**Brief**
A single stretch of the material below is to be transcribed exactly, starting at the line with "Rendered at 1500 by 1125 pixels." and ending after the line with "text_box [1075, 571, 1080, 742]".

**Data supplied**
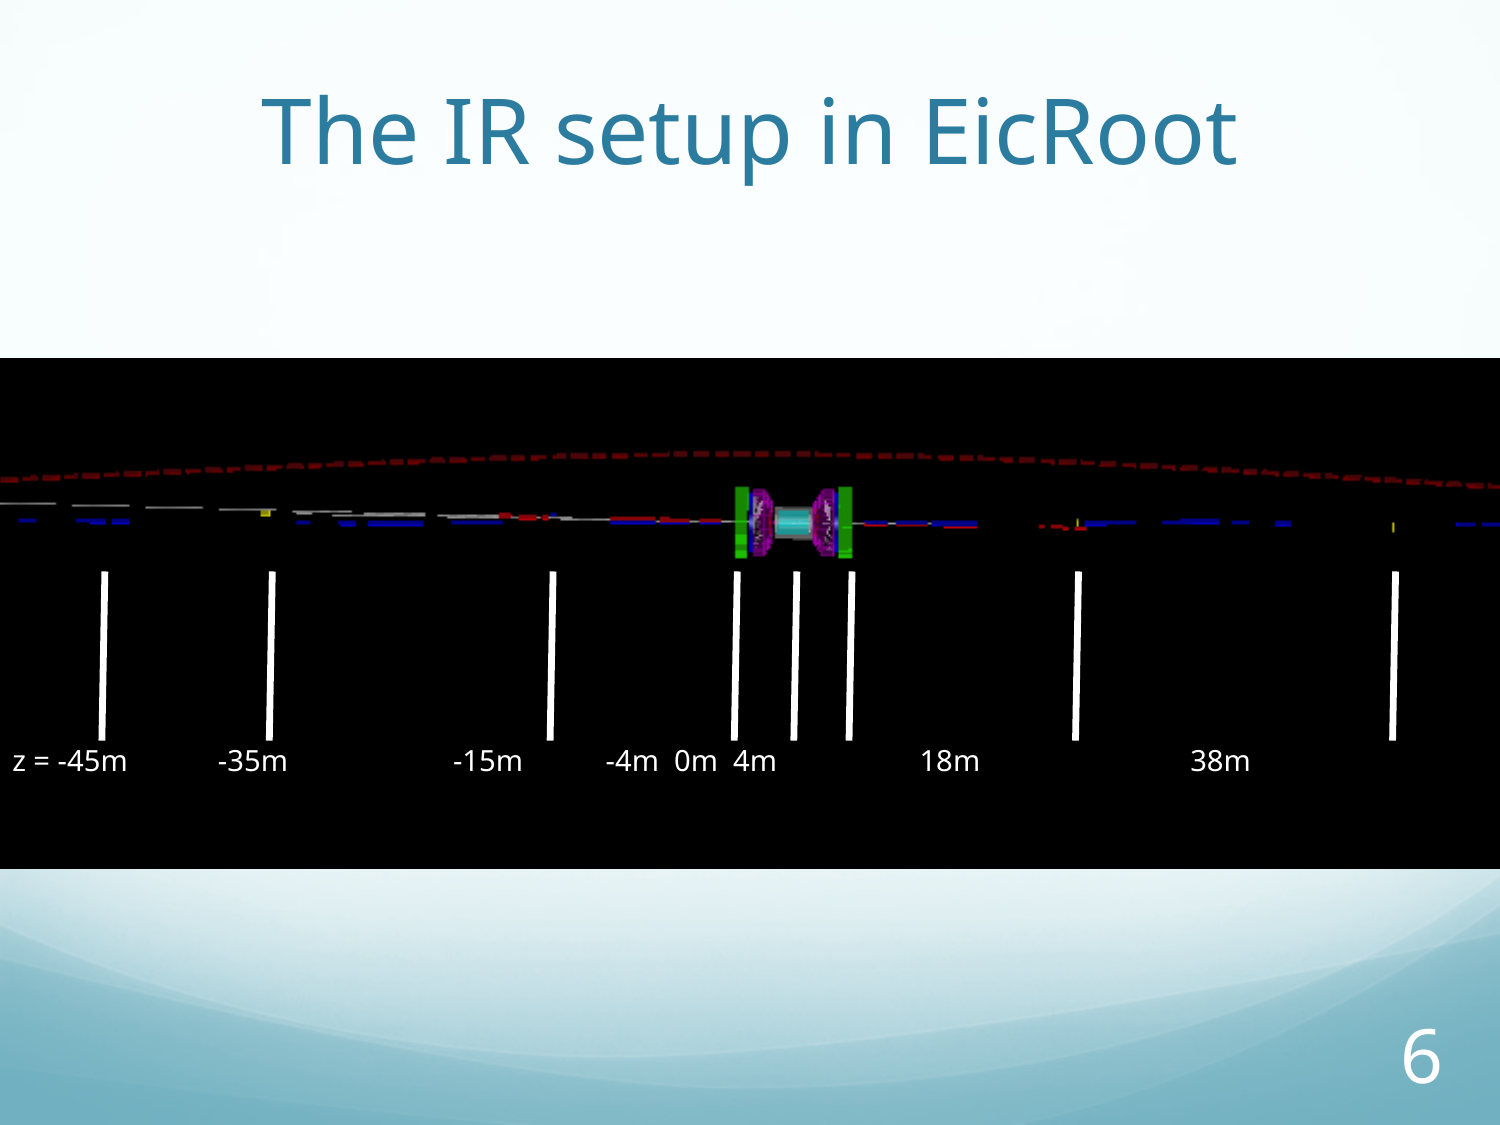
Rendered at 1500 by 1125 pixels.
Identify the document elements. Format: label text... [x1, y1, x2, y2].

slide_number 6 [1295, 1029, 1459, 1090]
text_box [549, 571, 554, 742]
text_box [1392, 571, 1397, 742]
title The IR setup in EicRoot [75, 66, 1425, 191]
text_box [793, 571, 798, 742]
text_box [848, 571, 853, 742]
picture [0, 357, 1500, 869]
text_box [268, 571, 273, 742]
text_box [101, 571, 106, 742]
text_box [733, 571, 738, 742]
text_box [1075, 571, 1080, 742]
---
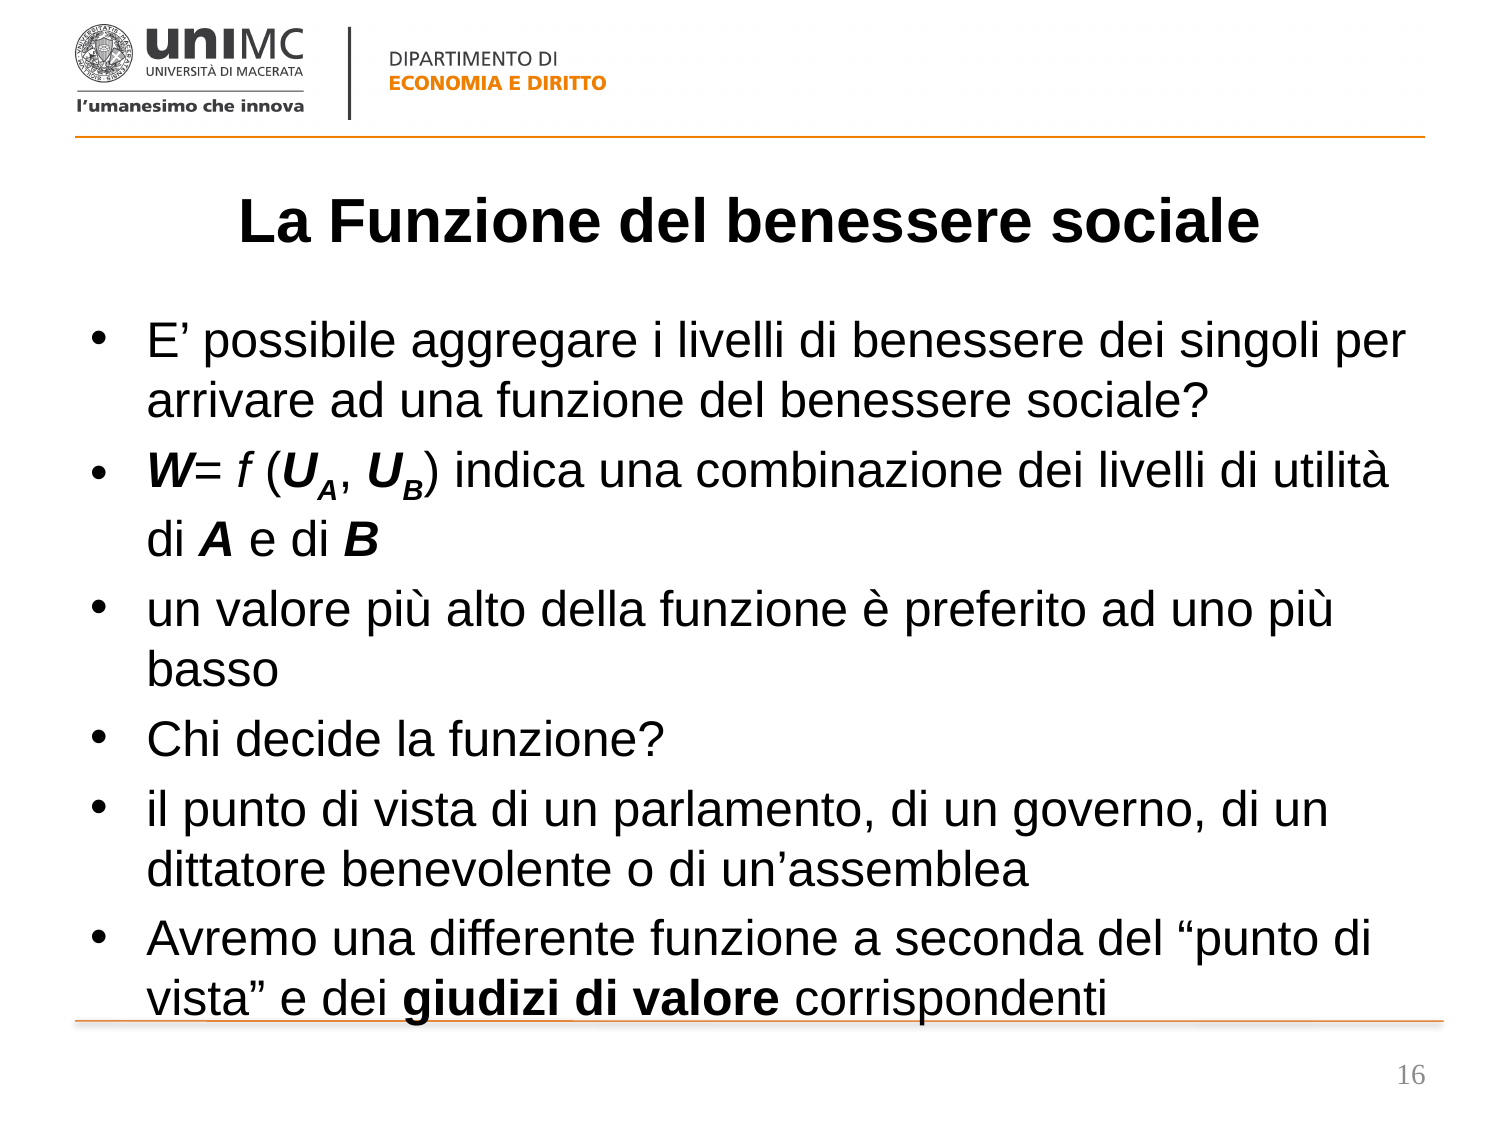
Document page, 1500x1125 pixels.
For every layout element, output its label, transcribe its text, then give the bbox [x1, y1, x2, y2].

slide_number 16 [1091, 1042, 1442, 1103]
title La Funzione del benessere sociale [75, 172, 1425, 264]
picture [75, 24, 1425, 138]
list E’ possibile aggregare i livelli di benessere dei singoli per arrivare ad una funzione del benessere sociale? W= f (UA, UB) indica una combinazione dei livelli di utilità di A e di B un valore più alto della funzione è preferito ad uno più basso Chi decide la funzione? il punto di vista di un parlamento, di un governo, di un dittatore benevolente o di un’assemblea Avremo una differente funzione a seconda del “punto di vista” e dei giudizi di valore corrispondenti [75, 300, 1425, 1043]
* * *
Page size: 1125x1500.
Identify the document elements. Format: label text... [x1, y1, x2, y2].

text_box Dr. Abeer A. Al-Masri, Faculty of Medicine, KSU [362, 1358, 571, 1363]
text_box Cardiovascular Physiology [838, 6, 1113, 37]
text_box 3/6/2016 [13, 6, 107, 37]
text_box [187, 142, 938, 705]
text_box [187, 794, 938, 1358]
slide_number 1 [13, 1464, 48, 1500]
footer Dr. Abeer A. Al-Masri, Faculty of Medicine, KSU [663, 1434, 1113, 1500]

**Output for this task**
Rendered at 1500 by 1125 pixels.
Identify the document elements. Format: label text... [x1, y1, x2, y2].

slide_number 6 [1295, 1029, 1459, 1090]
text_box [549, 571, 554, 742]
text_box [1392, 571, 1397, 742]
title The IR setup in EicRoot [75, 66, 1425, 191]
text_box [793, 571, 798, 742]
text_box [848, 571, 853, 742]
picture [0, 357, 1500, 869]
text_box [268, 571, 273, 742]
text_box [101, 571, 106, 742]
text_box [733, 571, 738, 742]
text_box [1075, 571, 1080, 742]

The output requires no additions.